§ **Tareas por realizar**
(a) Según la nota sobre remesas, ¿qué países quedan por delante de México en la clasificación mundial de recepción de remesas?
(b) Reanude la nota sobre remesas a continuación de su última oración, prolongando el texto.

Remesas…US$17 585 millones en 2014 la más alta desde 1997

En los primeros nueve meses de 2014, nuestro país recibió 17 mil 585 millones de dólares por concepto de remesas, la cantidad más alta desde 1997, año en que, en el mismo lapso, entraron 19 mil 762 millones de dólares.

Durante el noveno mes se acercaron a los dos mil milones de dólares: mil 957 millones.

Mientras, en 2013 las remesas totales (anuales) ascendieron a 22 mil millones de dólares. Esta situación coloca a nuestra nación en el cuarto lugar mundial en ese ámbito, sólo después de China, India y Filipinas.

“Los migrantes mexicanos son una fuerza de trabajo fundamental, no sólo en Estados Unidos, cuyo mercado laboral los necesita, sino también en nuestra nación, pero el país los quiere fuera por las divisas que envían”, dijo Ana María Aragonés, del Instituto de Investigaciones Económicas (IIEc) de la UNAM.

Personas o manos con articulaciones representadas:
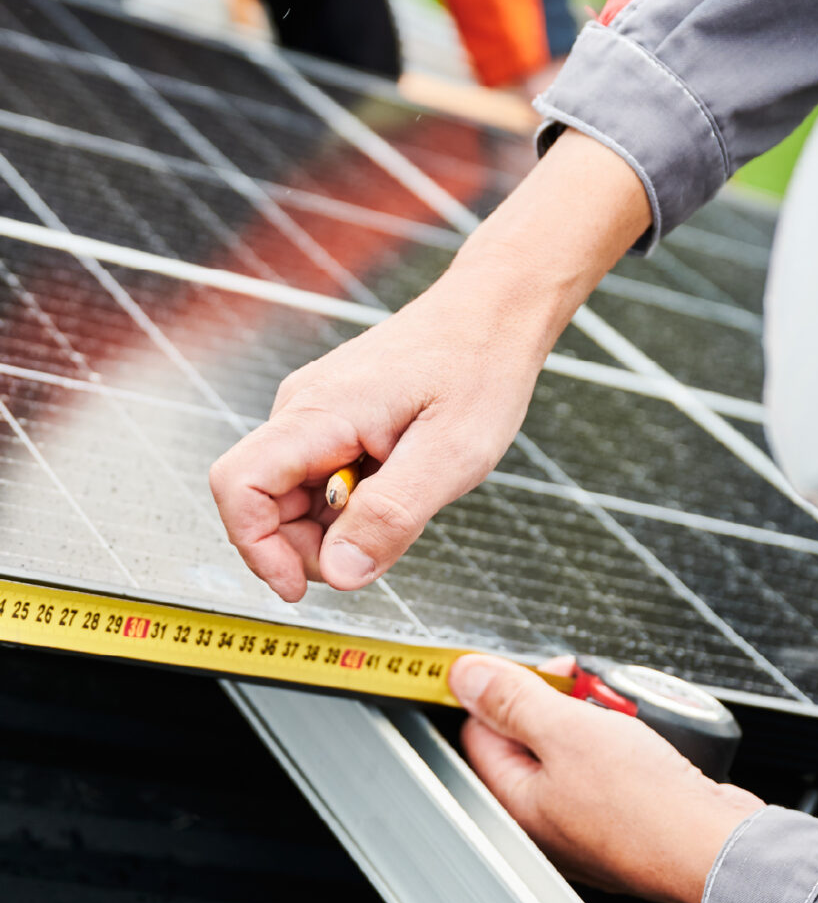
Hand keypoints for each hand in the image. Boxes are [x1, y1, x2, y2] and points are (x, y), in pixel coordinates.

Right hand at [208, 130, 649, 600]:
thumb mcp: (451, 456)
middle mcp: (303, 411)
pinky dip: (352, 504)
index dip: (256, 547)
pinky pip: (322, 479)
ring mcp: (317, 416)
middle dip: (308, 546)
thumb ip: (391, 516)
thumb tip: (341, 574)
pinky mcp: (337, 421)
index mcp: (318, 414)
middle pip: (264, 502)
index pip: (239, 486)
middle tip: (377, 554)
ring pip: (294, 496)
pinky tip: (400, 489)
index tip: (302, 587)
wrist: (494, 314)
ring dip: (336, 527)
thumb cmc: (479, 370)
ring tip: (403, 508)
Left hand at [451, 654, 765, 902]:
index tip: (550, 671)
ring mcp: (587, 823)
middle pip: (534, 737)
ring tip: (633, 721)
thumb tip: (465, 675)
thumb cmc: (645, 806)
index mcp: (513, 801)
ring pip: (580, 750)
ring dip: (604, 723)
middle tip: (598, 696)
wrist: (714, 845)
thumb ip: (514, 699)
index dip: (512, 688)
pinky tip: (653, 746)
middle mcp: (544, 819)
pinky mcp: (627, 819)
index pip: (482, 728)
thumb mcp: (568, 731)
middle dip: (566, 703)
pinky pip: (616, 769)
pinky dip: (632, 748)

§ **Problemas resueltos**
(a) China, India y Filipinas.

(b)
Los recursos enviados desde Estados Unidos son importantes para México. Aunque su monto no es más alto que los ingresos petroleros, sí supera la inversión extranjera directa, abundó la académica.

Aunque la migración produce ingentes beneficios económicos y sociales, tanto en las naciones de origen como en las receptoras, también puede tener consecuencias indeseables.

Si bien muchos migrantes pueden trasladarse, laborar y vivir en condiciones dignas, otros se ven obligados a abandonar sus territorios debido a la pobreza, la falta de un empleo adecuado, las violaciones de sus derechos humanos, un conflicto armado o la inseguridad.

En sus nuevos hogares muchos son discriminados, explotados laboralmente y no se les reconocen sus aportes a la sociedad que les dio abrigo. Aunque el desplazamiento hacia la Unión Americana no es nuevo, los grandes flujos desde 1994 son resultado de la incapacidad de nuestros gobiernos para crear empleos necesarios y bien pagados.

Muchas comunidades están casi abandonadas, sólo se quedan los viejos y los niños porque ahora las mujeres también se van, y ya se habla de la feminización de la migración, remarcó.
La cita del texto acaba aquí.